Дубровская огляделась по сторонам и виновато развела руками.
– Думаю, что это так.
– Ты шутишь? – В его голосе звучал ужас. – Я не справлюсь!
Это было вполне обоснованное опасение. За два года жизни близнецов отец оставался с ними всего на пару часов, причем успел извести Лизу звонками. «Саша слишком часто дышит», «Маша уже два раза намочила пеленки. Ты считаешь, это нормально?», «Можно детям давать сок из пакета?», «Дети плачут. Может, у них аппендицит?». Когда Дубровская вернулась, она застала мужа с выражением ужаса на лице. «Что случилось?!» – с порога закричала она, предчувствуя самое страшное. «Мне кажется, Саша… От него так пахнет… Короче, ты не могла бы сменить памперс?»
Прошел год. Близнецы уже шустро перемещались по квартире, произносили отдельные слова, и с ними уже можно было поговорить. Правда, решимости у молодого отца за это время не прибавилось.
– Господи! Мама собирается нас оставить! – сказал он так, что дети сразу почувствовали неладное. Маша выпустила из рук игрушечный паровоз и громко всхлипнула. Саша ответил ей тоненьким писком. Через пару минут дети ревели в два голоса.
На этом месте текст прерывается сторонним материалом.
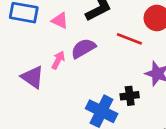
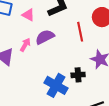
red line: (129, 39) -> (80, 32), turned 54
– Смотри, что ты наделал! – напустилась на мужа Елизавета. Она принялась успокаивать детей. Это было непросто. Маша замолкала, находясь в руках матери. В это время громко солировал Саша. Дубровская спешно опускала девочку на ковер и хваталась за сына. Но Маша подпрыгивала на месте и требовательно тянула руки вверх. В конце концов Лиза сунула рыдающую малышку на руки отцу. Сама прижала к груди Сашу. Дети уже выросли настолько, что держать их на руках одновременно, как это иногда случалось в младенчестве, было невозможно. Тем более что Дубровская сбросила вес и ее тело почти что вернулось к прежним параметрам.
– Ты справишься! – обнадежила она мужа, поглаживая голову ребенка. – Кашу возьмешь в холодильнике, молоко там же. Можешь дать им яблочное пюре. Через два часа уложи их спать, потом смени памперсы и погуляй.
– Вообще-то я собирался отдохнуть! – запротестовал Мерцалов, пытаясь освободить нос от цепких пальцев девочки. – Я чертовски устал за неделю. План поездки был очень насыщенным.
– Сочувствую, – улыбнулась Лиза. – Но мне кажется, ты говорил, что смена занятий – сама по себе отдых.
Она несильно переживала за Мерцалова, памятуя, как часто, возвращаясь с работы, он сетовал на то, что сильно устал. Зато Дубровская, по его мнению, прекрасно проводила время, гуляя с близнецами по дорожкам парка, ползая с игрушками по ковру, глупо агукая и распевая детские песни. Теперь у него появилась возможность примерить роль отца-домохозяина на себя.
– Но у нас есть няня! – напомнил он жене, не желая сдаваться. – Пусть она придет и посидит с детьми. Кстати, где ее черти носят?
– У Лиды сегодня выходной, – пояснила Дубровская. – Она проработала всю неделю. Я не могу превращать ее жизнь в рабство.
– Ох ты боже мой! Можно подумать, ее зовут колоть дрова. Ведь речь идет только о детях… – начал Мерцалов, но сразу осекся, сообразив, что эти слова будут использованы против него. – Во сколько ты планируешь вернуться?
– Часам к трем я буду уже дома, – сказала Лиза, думая, что это слишком оптимистичный прогноз. Нового клиента она должна была увидеть впервые и, разумеется, пообщаться с ним, а следователь что-то еще говорил о допросе и опознании, которое планировал провести. Но Мерцалову всего этого лучше было не знать. Чего доброго, муж почувствует себя брошенным навсегда и сбежит на работу.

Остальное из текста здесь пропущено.